Stored data entries
▽

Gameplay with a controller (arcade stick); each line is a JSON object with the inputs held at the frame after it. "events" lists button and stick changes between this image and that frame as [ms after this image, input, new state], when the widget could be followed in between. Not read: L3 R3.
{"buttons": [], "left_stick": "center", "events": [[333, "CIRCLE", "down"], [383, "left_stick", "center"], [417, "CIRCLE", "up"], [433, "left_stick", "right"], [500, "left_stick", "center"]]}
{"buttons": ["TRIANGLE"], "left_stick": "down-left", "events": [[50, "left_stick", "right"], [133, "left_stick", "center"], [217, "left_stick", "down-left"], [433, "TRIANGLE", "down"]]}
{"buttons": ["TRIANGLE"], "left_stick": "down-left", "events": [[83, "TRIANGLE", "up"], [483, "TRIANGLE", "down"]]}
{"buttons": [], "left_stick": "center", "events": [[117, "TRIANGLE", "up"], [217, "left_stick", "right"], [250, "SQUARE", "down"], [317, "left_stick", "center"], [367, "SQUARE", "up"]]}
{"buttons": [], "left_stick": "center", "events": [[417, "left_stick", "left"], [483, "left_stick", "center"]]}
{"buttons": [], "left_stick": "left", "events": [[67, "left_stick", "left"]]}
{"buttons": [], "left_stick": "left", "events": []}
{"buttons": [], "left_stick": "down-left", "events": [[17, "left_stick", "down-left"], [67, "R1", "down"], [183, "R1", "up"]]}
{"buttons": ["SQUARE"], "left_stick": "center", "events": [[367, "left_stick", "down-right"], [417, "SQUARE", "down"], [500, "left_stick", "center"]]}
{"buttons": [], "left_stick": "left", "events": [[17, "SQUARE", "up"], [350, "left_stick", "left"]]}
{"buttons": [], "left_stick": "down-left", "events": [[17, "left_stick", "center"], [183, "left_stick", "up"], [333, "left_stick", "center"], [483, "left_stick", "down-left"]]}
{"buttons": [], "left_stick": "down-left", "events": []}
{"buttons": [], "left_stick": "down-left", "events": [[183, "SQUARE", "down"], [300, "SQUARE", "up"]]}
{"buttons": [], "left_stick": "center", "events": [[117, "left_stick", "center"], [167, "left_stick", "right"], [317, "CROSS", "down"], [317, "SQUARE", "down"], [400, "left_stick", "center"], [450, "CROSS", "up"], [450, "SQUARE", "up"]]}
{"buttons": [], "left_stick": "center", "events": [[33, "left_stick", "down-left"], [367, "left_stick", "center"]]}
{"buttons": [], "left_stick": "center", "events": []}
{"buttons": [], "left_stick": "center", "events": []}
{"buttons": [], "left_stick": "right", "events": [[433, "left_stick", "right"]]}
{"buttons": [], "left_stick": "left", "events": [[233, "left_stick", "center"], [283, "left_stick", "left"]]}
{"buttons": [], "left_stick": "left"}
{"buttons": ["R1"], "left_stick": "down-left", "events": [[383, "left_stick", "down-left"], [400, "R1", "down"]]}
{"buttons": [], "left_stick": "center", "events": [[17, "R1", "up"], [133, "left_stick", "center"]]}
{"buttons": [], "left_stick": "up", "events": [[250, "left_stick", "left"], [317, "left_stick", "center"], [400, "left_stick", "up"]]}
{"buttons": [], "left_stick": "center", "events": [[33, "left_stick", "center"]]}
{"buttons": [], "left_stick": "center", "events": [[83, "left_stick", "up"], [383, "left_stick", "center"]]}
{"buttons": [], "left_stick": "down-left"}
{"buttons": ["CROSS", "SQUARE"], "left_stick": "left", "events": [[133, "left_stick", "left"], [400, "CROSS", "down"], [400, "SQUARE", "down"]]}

△

Exercise: Keep every word intact and transcribe the records in full.

Your solution:
Gameplay with a controller (arcade stick); each line is a JSON object with the inputs held at the frame after it. "events" lists button and stick changes between this image and that frame as [ms after this image, input, new state], when the widget could be followed in between. Not read: L3 R3.
{"buttons": [], "left_stick": "center", "events": [[333, "CIRCLE", "down"], [383, "left_stick", "center"], [417, "CIRCLE", "up"], [433, "left_stick", "right"], [500, "left_stick", "center"]]}
{"buttons": ["TRIANGLE"], "left_stick": "down-left", "events": [[50, "left_stick", "right"], [133, "left_stick", "center"], [217, "left_stick", "down-left"], [433, "TRIANGLE", "down"]]}
{"buttons": ["TRIANGLE"], "left_stick": "down-left", "events": [[83, "TRIANGLE", "up"], [483, "TRIANGLE", "down"]]}
{"buttons": [], "left_stick": "center", "events": [[117, "TRIANGLE", "up"], [217, "left_stick", "right"], [250, "SQUARE", "down"], [317, "left_stick", "center"], [367, "SQUARE", "up"]]}
{"buttons": [], "left_stick": "center", "events": [[417, "left_stick", "left"], [483, "left_stick", "center"]]}
{"buttons": [], "left_stick": "left", "events": [[67, "left_stick", "left"]]}
{"buttons": [], "left_stick": "left", "events": []}
{"buttons": [], "left_stick": "down-left", "events": [[17, "left_stick", "down-left"], [67, "R1", "down"], [183, "R1", "up"]]}
{"buttons": ["SQUARE"], "left_stick": "center", "events": [[367, "left_stick", "down-right"], [417, "SQUARE", "down"], [500, "left_stick", "center"]]}
{"buttons": [], "left_stick": "left", "events": [[17, "SQUARE", "up"], [350, "left_stick", "left"]]}
{"buttons": [], "left_stick": "down-left", "events": [[17, "left_stick", "center"], [183, "left_stick", "up"], [333, "left_stick", "center"], [483, "left_stick", "down-left"]]}
{"buttons": [], "left_stick": "down-left", "events": []}
{"buttons": [], "left_stick": "down-left", "events": [[183, "SQUARE", "down"], [300, "SQUARE", "up"]]}
{"buttons": [], "left_stick": "center", "events": [[117, "left_stick", "center"], [167, "left_stick", "right"], [317, "CROSS", "down"], [317, "SQUARE", "down"], [400, "left_stick", "center"], [450, "CROSS", "up"], [450, "SQUARE", "up"]]}
{"buttons": [], "left_stick": "center", "events": [[33, "left_stick", "down-left"], [367, "left_stick", "center"]]}
{"buttons": [], "left_stick": "center", "events": []}
{"buttons": [], "left_stick": "center", "events": []}
{"buttons": [], "left_stick": "right", "events": [[433, "left_stick", "right"]]}
{"buttons": [], "left_stick": "left", "events": [[233, "left_stick", "center"], [283, "left_stick", "left"]]}
{"buttons": [], "left_stick": "left"}
{"buttons": ["R1"], "left_stick": "down-left", "events": [[383, "left_stick", "down-left"], [400, "R1", "down"]]}
{"buttons": [], "left_stick": "center", "events": [[17, "R1", "up"], [133, "left_stick", "center"]]}
{"buttons": [], "left_stick": "up", "events": [[250, "left_stick", "left"], [317, "left_stick", "center"], [400, "left_stick", "up"]]}
{"buttons": [], "left_stick": "center", "events": [[33, "left_stick", "center"]]}
{"buttons": [], "left_stick": "center", "events": [[83, "left_stick", "up"], [383, "left_stick", "center"]]}
{"buttons": [], "left_stick": "down-left"}
{"buttons": ["CROSS", "SQUARE"], "left_stick": "left", "events": [[133, "left_stick", "left"], [400, "CROSS", "down"], [400, "SQUARE", "down"]]}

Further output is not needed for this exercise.